**What is required:** When you transcribe the entries, reproduce every character and exclude the images.

[Collected data]
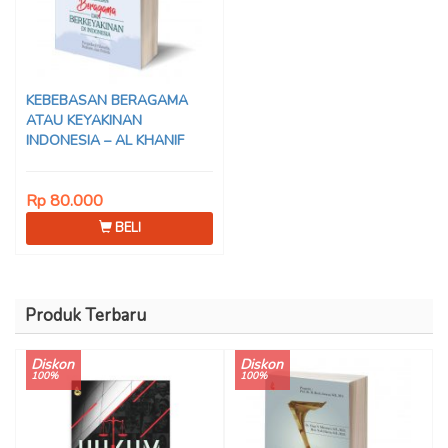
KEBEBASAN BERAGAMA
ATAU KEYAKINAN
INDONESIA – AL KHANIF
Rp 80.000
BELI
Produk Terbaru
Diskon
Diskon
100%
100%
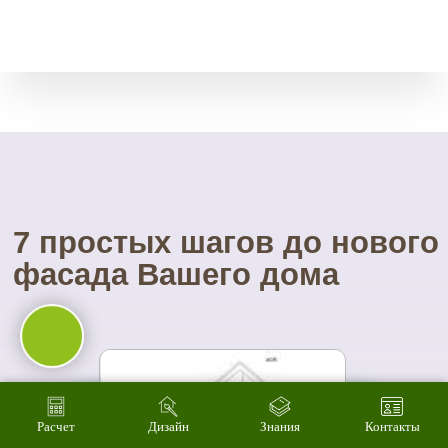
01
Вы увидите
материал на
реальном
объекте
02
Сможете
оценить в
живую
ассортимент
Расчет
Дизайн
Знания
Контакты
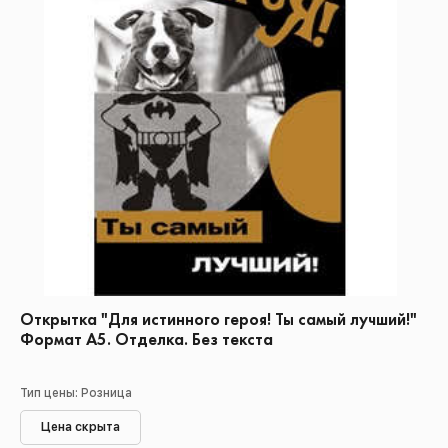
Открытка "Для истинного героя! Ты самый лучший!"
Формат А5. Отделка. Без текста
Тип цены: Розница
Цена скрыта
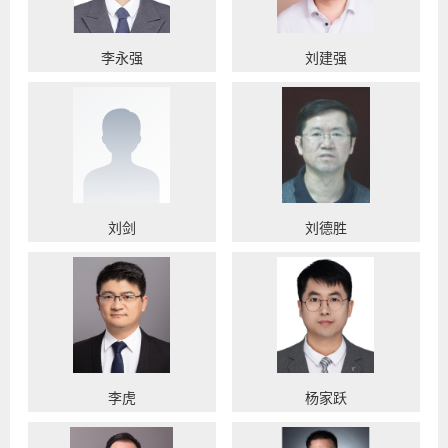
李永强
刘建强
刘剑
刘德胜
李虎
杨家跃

**Solution:**
KEBEBASAN BERAGAMA
ATAU KEYAKINAN
INDONESIA – AL KHANIF
Rp 80.000
BELI
Produk Terbaru
Diskon
Diskon
100%
100%
01
Вы увидите
материал на
реальном
объекте
02
Сможете
оценить в
живую
ассортимент
Расчет
Дизайн
Знания
Контакты
Открытка "Для истинного героя! Ты самый лучший!"
Формат А5. Отделка. Без текста
Тип цены: Розница
Цена скрыта
李永强
刘建强
刘剑
刘德胜
李虎
杨家跃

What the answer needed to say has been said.